Create a map/reduce Project in eclipse
1. Create the MyMap. java file.
Import java. io. IOException;
Import java. util. StringTokenizer;
Import org. apache. hadoop. io. IntWritable;
Import org. apache. hadoop. io. Text;
Import org. apache. hadoop. mapreduce. Mapper;
Public class MyMap extends Mapper <Object, Text, Text, IntWritable> {
Private final static IntWritable one = new IntWritable (1 );
Private Text word;
Public void map (Object key, Text value, Context context)
Throws IOException, InterruptedException {
String line = value. toString ();
StringTokenizer tokenizer = new StringTokenizer (line );
While (tokenizer. hasMoreTokens ()){
Word = new Text ();
Word. set (tokenizer. nextToken ());
Context. write (word, one );
}
}
}
2. Create the MyReduce. java file:
Import java. io. IOException;
Import org. apache. hadoop. io. IntWritable;
Import org. apache. hadoop. io. Text;
Import org. apache. hadoop. mapreduce. Cer CER;
Public class MyReduce extends
CER <Text, IntWritable, Text, IntWritable> {
Public void reduce (Text key, Iterable <IntWritable> values, Context context)

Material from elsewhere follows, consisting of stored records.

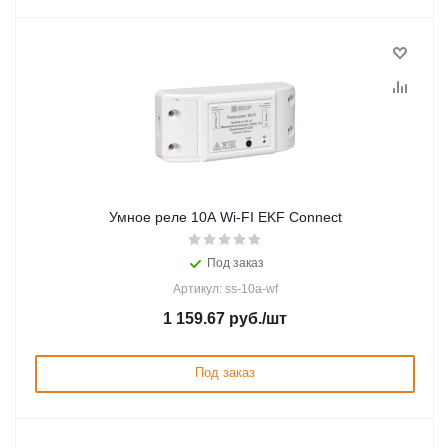
Умное реле 10А Wi-FI EKF Connect
Под заказ
Артикул: ss-10a-wf
1 159.67
руб.
/шт
Под заказ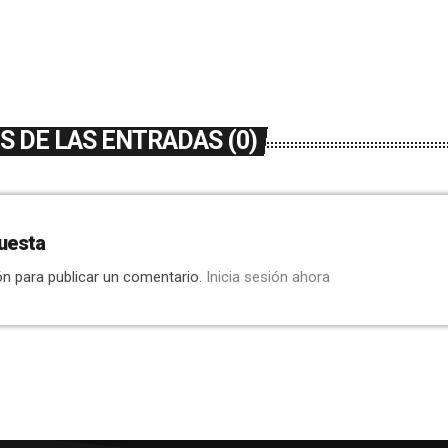
 DE LAS ENTRADAS (0)
uesta
ón para publicar un comentario.
Inicia sesión ahora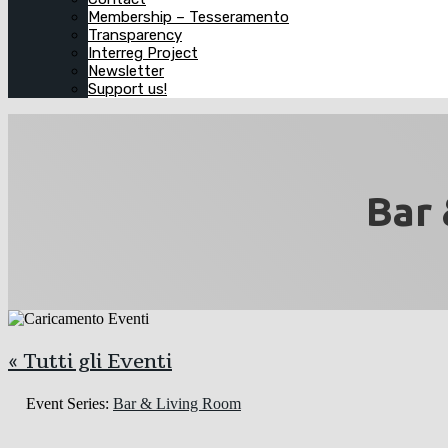
Membership – Tesseramento
Transparency
Interreg Project
Newsletter
Support us!
Bar 
« Tutti gli Eventi
Event Series:
Bar & Living Room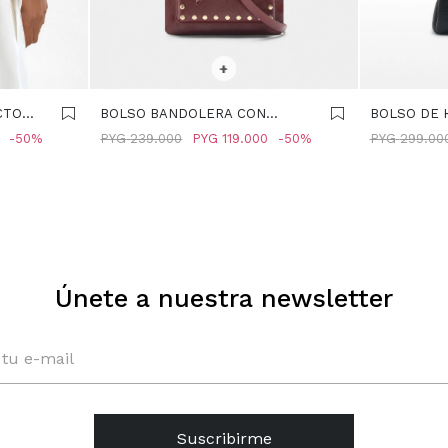
SELECCIONAR TALLE
SELECCIONA
+
CTO
BOLSO BANDOLERA CON
BOLSO DE 
TACHUELAS - BURDEOS
TACHUELAS
50
PYG
239.000
PYG
119.000
50
PYG
299.00
Únete a nuestra newsletter
Suscribirme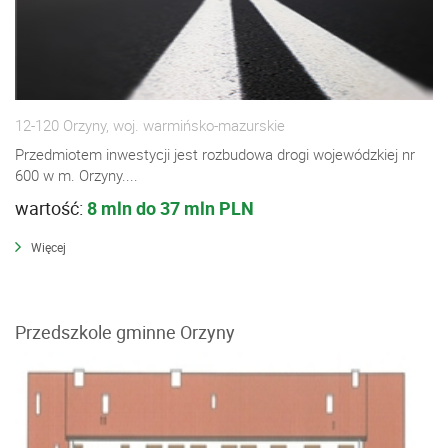
12-120 Orzyny, woj. warmińsko-mazurskie
Przedmiotem inwestycji jest rozbudowa drogi wojewódzkiej nr
600 w m. Orzyny....
wartość:
8 mln do 37 mln PLN
Więcej
Przedszkole gminne Orzyny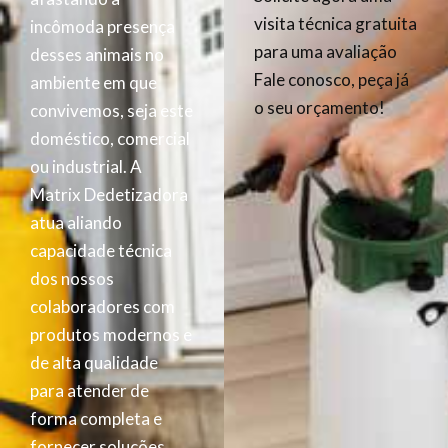
visita técnica gratuita
incômoda presença
para uma avaliação
desses animais no
Fale conosco, peça já
ambiente em que
o seu orçamento!
convivemos, seja este
doméstico, comercial
ou industrial. A
Matrix Dedetizadora
atua aliando
capacidade técnica
dos nossos
colaboradores com
produtos modernos e
de alta qualidade
para atender de
forma completa e
fornecer soluções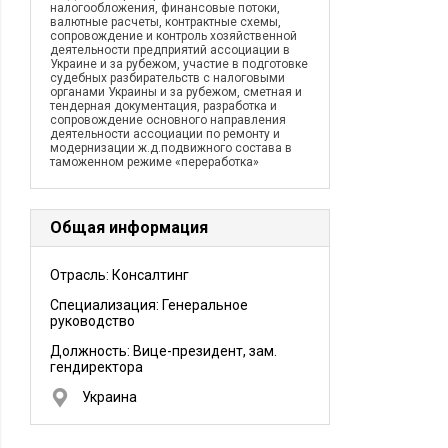
налогообложения, финансовые потоки,
валютные расчеты, контрактные схемы,
сопровождение и контроль хозяйственной
деятельности предприятий ассоциации в
Украине и за рубежом, участие в подготовке
судебных разбирательств с налоговыми
органами Украины и за рубежом, сметная и
тендерная документация, разработка и
сопровождение основного направления
деятельности ассоциации по ремонту и
модернизации ж.д.подвижного состава в
таможенном режиме «переработка»
Общая информация
Отрасль: Консалтинг
Специализация: Генеральное
руководство
Должность:
Вице-президент, зам.
гендиректора
Украина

Throws IOException, InterruptedException {
Int sum = 0;
For (IntWritable val: values ){
Sum + = val. get ();
}
Context. write (key, new IntWritable (sum ));
}
}
3. Create a file named MyDriver. java.
Import org. apache. hadoop. conf. Configuration;
Import org. apache. hadoop. fs. Path;
Import org. apache. hadoop. io. IntWritable;
Import org. apache. hadoop. io. Text;
Import org. apache. hadoop. mapreduce. Job;
Import org. apache. hadoop. mapreduce. lib. input. FileInputFormat;
Import org. apache. hadoop. mapreduce. lib. input. TextInputFormat;
Import org. apache. hadoop. mapreduce. lib. output. FileOutputFormat;
Import org. apache. hadoop. mapreduce. lib. output. TextOutputFormat;
Public class MyDriver {
Public static void main (String [] args) throws Exception, InterruptedException {
Configuration conf = new Configuration ();
Job job = new Job (conf, "Hello Hadoop World ");
Job. setJarByClass (MyDriver. class );
Job. setMapOutputKeyClass (Text. class );
Job. setMapOutputValueClass (IntWritable. class );
Job. setOutputKeyClass (Text. class );
Job. setOutputValueClass (IntWritable. class );
Job. setMapperClass (MyMap. class );
Job. setCombinerClass (MyReduce. class );
Job. setReducerClass (MyReduce. class );
Job. setInputFormatClass (TextInputFormat. class );
Job. setOutputFormatClass (TextOutputFormat. class );
FileInputFormat. setInputPaths (job, new Path ("./input/555.txt "));
FileOutputFormat. setOutputPath (job, new Path ("./input/out.txt "));
Job. waitForCompletion (true );
}
}
After seeing the miracle, create a directory inputand create a new file 555.txt in the project directory,
Hello World 555 hahaha
Hello World
Save and run the java application
There are multiple file directories in input: out.txt, which has a file part-r-0000 file,
After opening, the file content is:
555 1
Hello 2
World 2
Hahaha 1
It's done...
An error occurred while running the package:
Org. apache. hadoop. fs. ChecksumException: Checksum error:
You only need to delete the CRC data validation file under the project file.